平塚市のゴミ減量化とEMコンポストの課題・1995年7月
1990年代半ば、日本の都市部ではごみ処理問題が深刻化していました。高度経済成長期以降に増加した廃棄物の量は処理施設や最終処分場の能力を超え、特に首都圏では埋立地の逼迫が社会問題となっていました。さらに、バブル崩壊後の景気低迷によって公共投資が制限され、自治体は新しい焼却施設や処分場の建設に踏み切れない状況にありました。また、ダイオキシン問題が表面化し始めた時期でもあり、焼却依存からの脱却が求められていたのです。
こうした背景の中、平塚市では生ごみの資源化を目指し、EM(有用微生物群)を活用したコンポストの普及に取り組みました。市は家庭に容器を配布し、台所から出る生ごみを発酵させて堆肥にする仕組みを推奨しました。しかし、市民からは「臭いが出る」「手間がかかる」といった不満が噴出し、特に庭のない集合住宅の住民にとっては扱いにくいという声が強く上がりました。制度が想定していた「家庭単位での自家処理」は必ずしも生活実態に即していなかったのです。
農家側の評価も分かれました。コンポスト肥料は「化学肥料と比べると色づきや甘みが劣る」とする否定的意見がある一方で、「地力保持や土壌改良には役立つ」と評価する声もありました。結果として、品質と安定供給の点で商業的利用には至らず、受け入れ体制の整備が課題として残されました。

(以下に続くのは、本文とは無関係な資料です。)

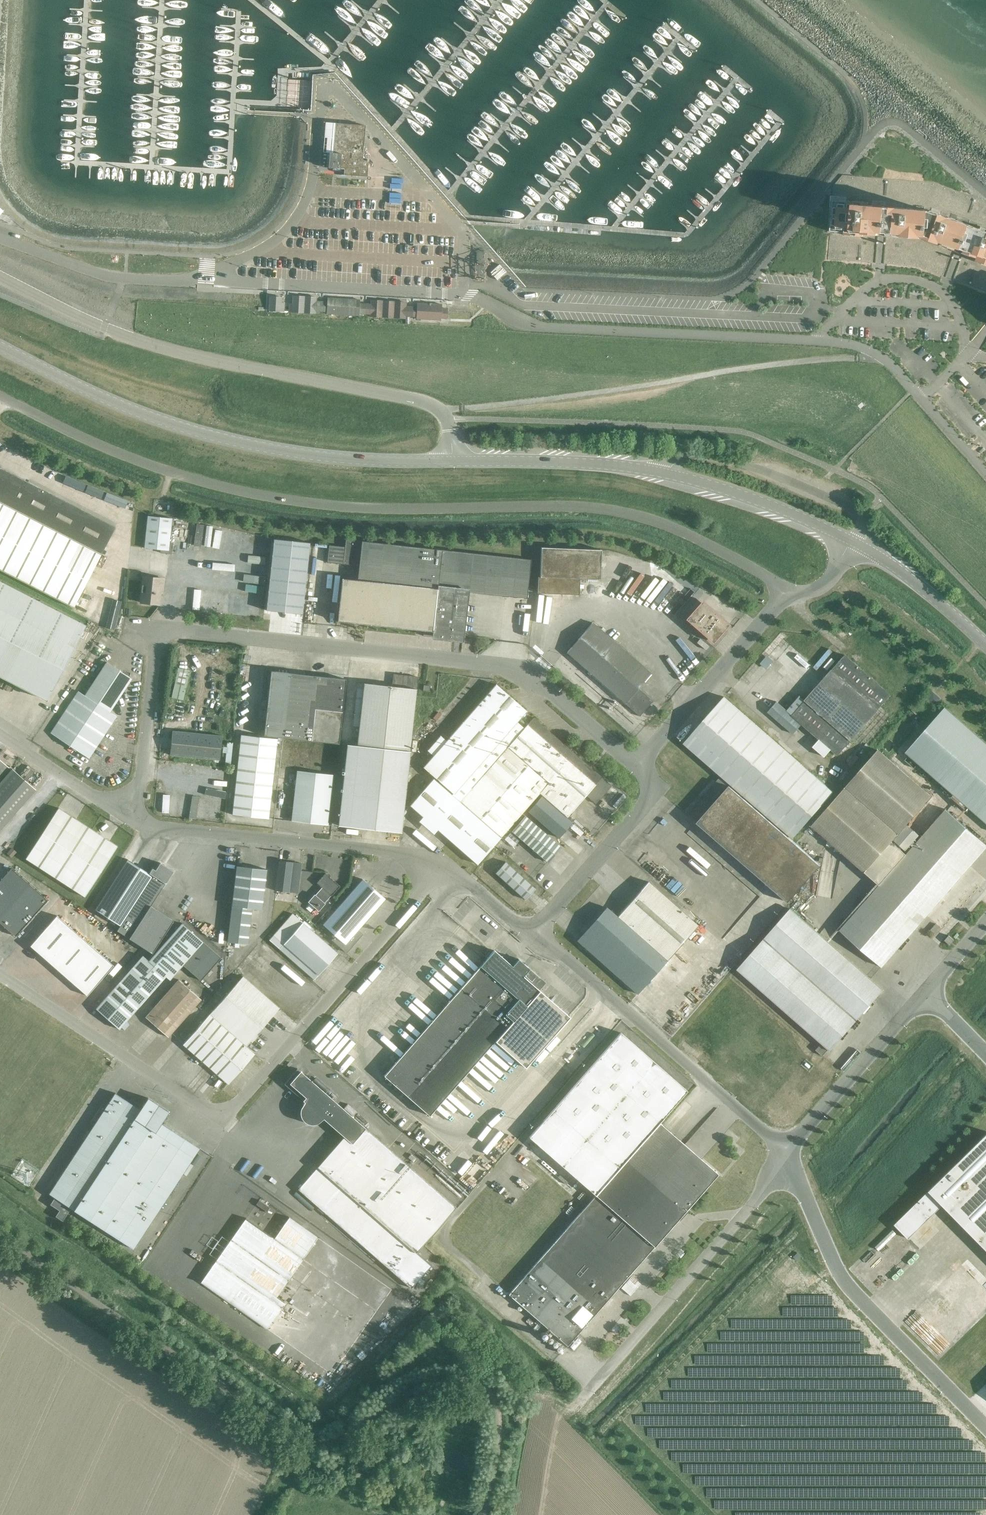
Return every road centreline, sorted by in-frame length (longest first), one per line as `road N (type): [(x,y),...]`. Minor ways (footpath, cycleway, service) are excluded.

この取り組みは、廃棄物問題の解決を自治体、市民、農家がどう役割分担するかという試行錯誤の一例でした。当時は「容器包装リサイクル法」施行直後であり、家庭ごみの分別が始まりつつあった段階です。平塚市の事例は、制度の理念と市民生活の現実とのギャップを浮き彫りにし、後の家庭用生ごみ処理機の普及や地域循環型社会づくりへとつながる重要な実験的取り組みだったといえます。